Anyway, turns out he was the worst kind of asshole: he wasn't very good. In 10 cup, he hit maybe three, letting his partner do all the hard work (whilst she leaned with her elbow blatantly over the edge). So while that jackoff talked and talked and did dumb shit with his hands, my partner and I won, going undefeated, and beating a pure dick in the process. I hope he is now racked with self-doubt and cries himself to sleep.

Oh who am I kidding, he's probably wearing a hat that says "I'm #1" while he poses all alone in his bathroom with his shirt off, staring at himself in the mirror, trying his best to convince himself that his life is one worth living. Godspeed, sir.

There are absolutely no advantages to having the toilet paper be set for an overhand setting. The preferred method--hell, the only method--in the Anton house is the underhand orientation. This is the type that has the paper coming from the back, towards the wall dispenser, and dangles nicely straight to the ground. The overhand set up has the next sheet right on top of the roll, just waiting to be wrenched away, one 4"x4" slice of papery goodness at a time.

Has anyone ever had a problem with underhand? I can't believe it's possible. It's always ready to gently roll off, and you can usually control when the sheet ends. Overhand is a grab bag of lengths which could lead to the dreaded "one at a time" problem one experiences mostly at restaurants or places where you already don't feel comfortable going to the bathroom in.

This bothers me nearly as much as orange juice with pulp. This has baffled me since I was three. I was at my grandma's shore house, and my mom pours me a glass of what she swears is orange juice. "Incorrect," I counter, "this has stuff in it. Juice doesn't have stuff in it." She tries to placate me saying that it's just pieces of orange, and it comes with the sweet nectar of Tropicana oranges. I will hear nothing of the sort.

If this sort of willy-nilly processing happened with any other food, there would be hell to pay. Would you accept pieces of grape in your wine? How about apple bits in your apple juice? At least one foreign embassy would burn in effigy for the lax processing involved in creating that liquid product.
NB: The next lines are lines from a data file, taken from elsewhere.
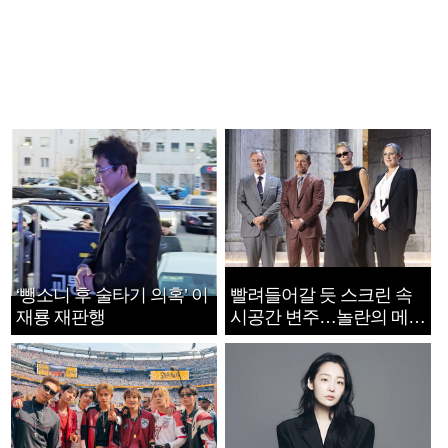
‘뺑소니 후 술타기 의혹’ 이
빨려들어갈 듯 스크린 속
재룡 재판행
시공간 변주…놀란의 메시
지는 ‘전쟁 속죄’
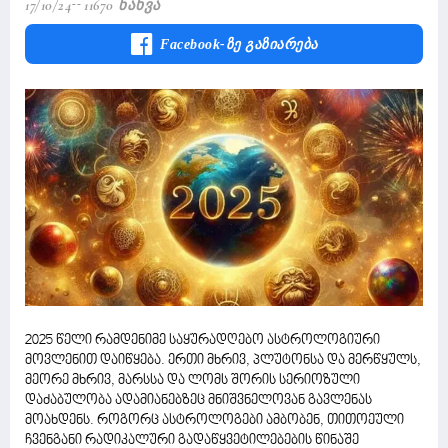
17/10/24
11670 Ნახვა
Facebook-Ზე Გაზიარება
2025 წელი რამდენიმე საყურადღებო ასტროლოგიური
მოვლენით დაიწყება. ერთი მხრივ, პლუტონსა და მერწყულს,
მეორე მხრივ, მარსსა და ლომს შორის სერიოზული
დაძაბულობა ადამიანებზეც მნიშვნელოვან გავლენას
მოახდენს. როგორც ასტროლოგები ამბობენ, თითოეული
ჩვენგანი რადიკალური გადაწყვეტილებების წინაშე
That is the most crucial part, really. It's a liquid and therefore shouldn't contain any solids. If I'm thirsty and suck down a glass of liquid, I don't want to deal with shit sticking to my teeth that I eventually have to sort of chew and then swallow. This is a mixture of mediums that simply should not be. Pulp should be barred from every household in America. We have the internet, a Polio vaccine, the Nintendo 64, but somehow we have pieces of fucking oranges in our orange juice. What's the point of modernity when shit like this continues to occur? I write on my 2004 laptop and drink oj from the dark ages. Fucking ridiculous.
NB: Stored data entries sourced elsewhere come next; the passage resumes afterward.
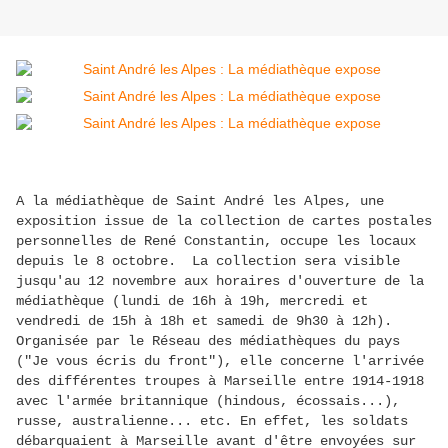
A la médiathèque de Saint André les Alpes, une
exposition issue de la collection de cartes postales
personnelles de René Constantin, occupe les locaux
depuis le 8 octobre. La collection sera visible
jusqu'au 12 novembre aux horaires d'ouverture de la
médiathèque (lundi de 16h à 19h, mercredi et
vendredi de 15h à 18h et samedi de 9h30 à 12h).
Organisée par le Réseau des médiathèques du pays
("Je vous écris du front"), elle concerne l'arrivée
des différentes troupes à Marseille entre 1914-1918
avec l'armée britannique (hindous, écossais...),
russe, australienne... etc. En effet, les soldats
débarquaient à Marseille avant d'être envoyées sur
Culling it all together: I'm not Jewish, I hate people who talk and have no game in beer pong, ineffectual toilet paper configurations, and orange juice that was drank when leparcy was still an issue. Yup. All in a night's work.


Anonymous said...

holy shit ur not jewish
wow my life is so changed forever
indeed i dont know what i will do with myself

Pam said...

I can't believe you went on a rant about toilet paper. Oh, Michael...

Anonymous said...

well pam if anyone would rant about toilet paper who better than mister michael p anton

Cara said...

Yaaay another no-pulp fan. It kinda makes me nauseous to have that nonsense in my mouth.